The adapted service blueprint — AI named as an actor in its own right, not a feature embedded in someone else's row. The Four Dimensions diagram (stand-alone) is being extracted from workshop materials.

Chapter 04

Paper, no laptops — why we slowed down to go faster

The workshop was deliberately low-fidelity: 50 people in a room, working on paper, sketching by hand. Some participants left and came back having built something in Figma. We let it happen, but the intent was clear — the two days were about practicing the thinking, not generating outputs. Laptops accelerate solutioning past the point where the framework can do its work.

The deeper bet: a 50-person team that has practiced putting AI in the corner of a canvas, naming it as an actor in a blueprint, and locating it on a control spectrum will recognize those moves later — in their real product teams, when someone walks in with a solution-shaped brief. The workshop isn't the deliverable. The recognition that happens six months later is.

Don't just start vibe coding when you don't have the foundational thinking done. Go all the way back to what you needed to do. Go all the way back to sketching.

— Whitney Masulis, during the workshop

The reframe

The team went in asking "where should AI go?"

The brief was to help the team get comfortable with AI as a design material. What the workshop actually had to do was harder: interrupt the instinct to start from "where should we put AI?" and replace it with a different starting question — "what value are we creating, and is AI the right material for this moment?" That second question is genuinely difficult to hold in a room where the loudest voices are already in solution mode. The framework is the tool for holding it. The two days of practice are what builds the muscle to reach for that tool under pressure.

What stays behind

A framework and practice that travel back into product teams

Three artifacts came out of the two days that live beyond them: the Four Dimensions framework, the value-centered canvas, and the adapted service blueprint with human and AI actor rows. The Harmonic AI POV document — built for this workshop — continues to be updated as the field moves. None of these were deliverables in the usual sense; they're tools for a practice that travels back into 50 product teams working on 50 different briefs.

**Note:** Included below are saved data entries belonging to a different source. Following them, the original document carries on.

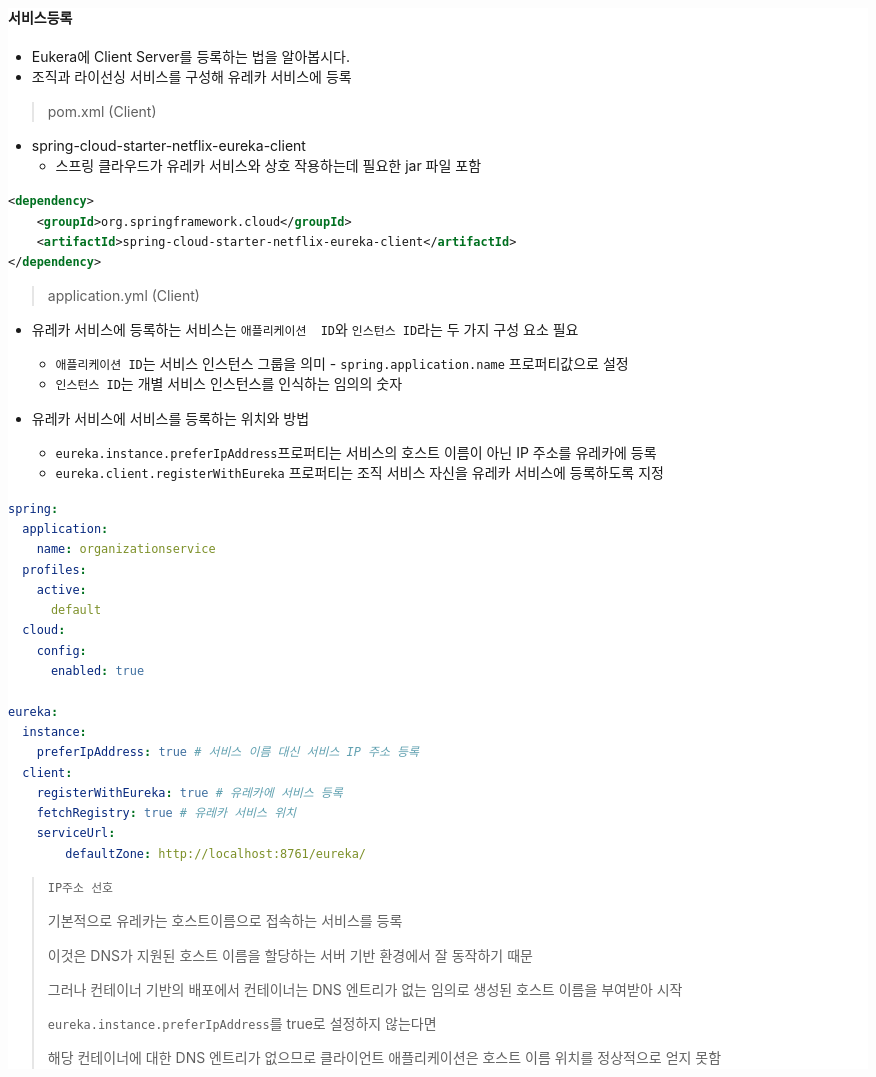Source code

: 
#### 서비스등록

- Eukera에 Client Server를 등록하는 법을 알아봅시다.
- 조직과 라이선싱 서비스를 구성해 유레카 서비스에 등록



> pom.xml (Client)

- spring-cloud-starter-netflix-eureka-client
  - 스프링 클라우드가 유레카 서비스와 상호 작용하는데 필요한 jar 파일 포함

```xml 
<dependency>
    <groupId>org.springframework.cloud</groupId>
    <artifactId>spring-cloud-starter-netflix-eureka-client</artifactId>
</dependency>
```



> application.yml (Client)

- 유레카 서비스에 등록하는 서비스는 `애플리케이션  ID`와 `인스턴스 ID`라는 두 가지 구성 요소 필요
  - `애플리케이션 ID`는 서비스 인스턴스 그룹을 의미 - `spring.application.name` 프로퍼티값으로 설정
  - `인스턴스 ID`는 개별 서비스 인스턴스를 인식하는 임의의 숫자

- 유레카 서비스에 서비스를 등록하는 위치와 방법
  - `eureka.instance.preferIpAddress`프로퍼티는 서비스의 호스트 이름이 아닌 IP 주소를 유레카에 등록 
  - `eureka.client.registerWithEureka` 프로퍼티는 조직 서비스 자신을 유레카 서비스에 등록하도록 지정

```yaml 
spring:
  application:
    name: organizationservice
  profiles:
    active:
      default
  cloud:
    config:
      enabled: true

eureka:
  instance:
    preferIpAddress: true # 서비스 이름 대신 서비스 IP 주소 등록
  client:
    registerWithEureka: true # 유레카에 서비스 등록
    fetchRegistry: true # 유레카 서비스 위치
    serviceUrl:
        defaultZone: http://localhost:8761/eureka/
```



> `IP주소 선호`
>
> 기본적으로 유레카는 호스트이름으로 접속하는 서비스를 등록
>
> 이것은 DNS가 지원된 호스트 이름을 할당하는 서버 기반 환경에서 잘 동작하기 때문
>
> 그러나 컨테이너 기반의 배포에서 컨테이너는 DNS 엔트리가 없는 임의로 생성된 호스트 이름을 부여받아 시작
>
> `eureka.instance.preferIpAddress`를 true로 설정하지 않는다면 
>
> 해당 컨테이너에 대한 DNS 엔트리가 없으므로 클라이언트 애플리케이션은 호스트 이름 위치를 정상적으로 얻지 못함
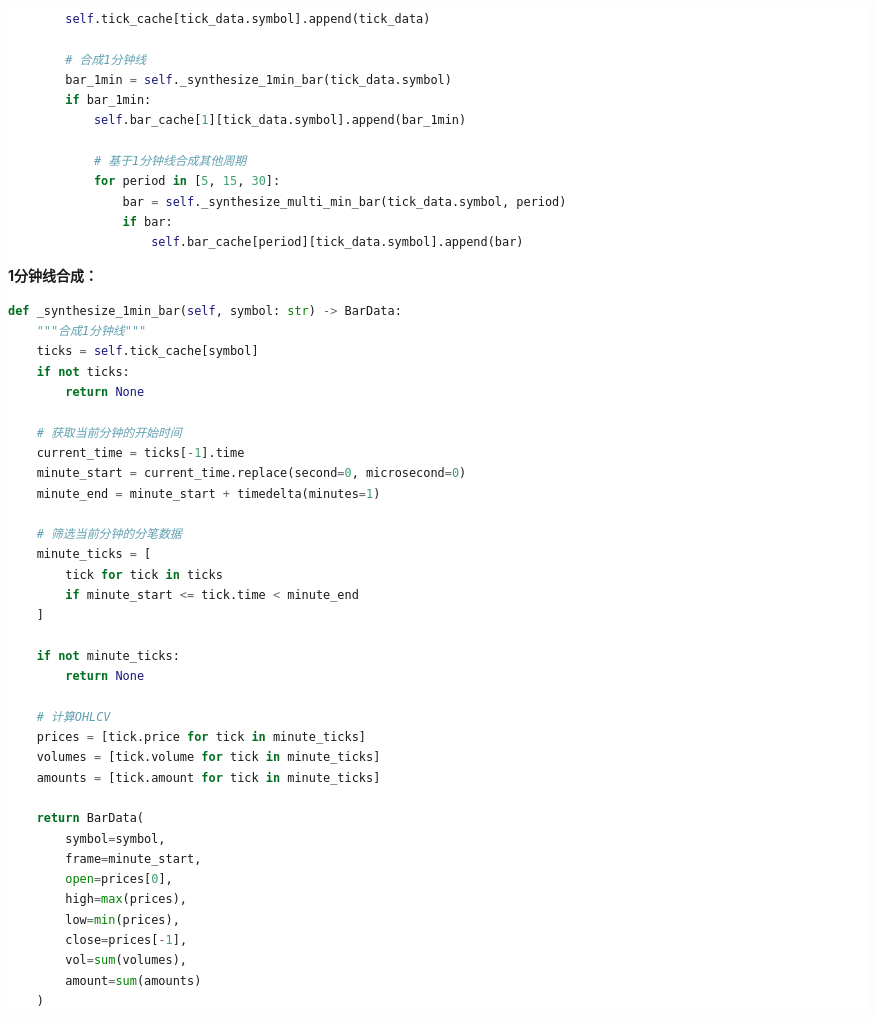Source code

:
 ```python
        self.tick_cache[tick_data.symbol].append(tick_data)

        # 合成1分钟线
        bar_1min = self._synthesize_1min_bar(tick_data.symbol)
        if bar_1min:
            self.bar_cache[1][tick_data.symbol].append(bar_1min)

            # 基于1分钟线合成其他周期
            for period in [5, 15, 30]:
                bar = self._synthesize_multi_min_bar(tick_data.symbol, period)
                if bar:
                    self.bar_cache[period][tick_data.symbol].append(bar)
```

**1分钟线合成：**
```python
def _synthesize_1min_bar(self, symbol: str) -> BarData:
    """合成1分钟线"""
    ticks = self.tick_cache[symbol]
    if not ticks:
        return None

    # 获取当前分钟的开始时间
    current_time = ticks[-1].time
    minute_start = current_time.replace(second=0, microsecond=0)
    minute_end = minute_start + timedelta(minutes=1)

    # 筛选当前分钟的分笔数据
    minute_ticks = [
        tick for tick in ticks
        if minute_start <= tick.time < minute_end
    ]

    if not minute_ticks:
        return None

    # 计算OHLCV
    prices = [tick.price for tick in minute_ticks]
    volumes = [tick.volume for tick in minute_ticks]
    amounts = [tick.amount for tick in minute_ticks]

    return BarData(
        symbol=symbol,
        frame=minute_start,
        open=prices[0],
        high=max(prices),
        low=min(prices),
        close=prices[-1],
        vol=sum(volumes),
        amount=sum(amounts)
    )
```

The outcome signal: Harmonic was asked back for more work. Whether the team is using the canvas, the dimensions, and the adapted blueprint inside their actual product work is something we don't yet have ground truth on — and the case says so honestly. What the workshop produced, materially, is a team that has practiced asking "what value are we creating?" before "what AI should we use?" That practice is the real artifact.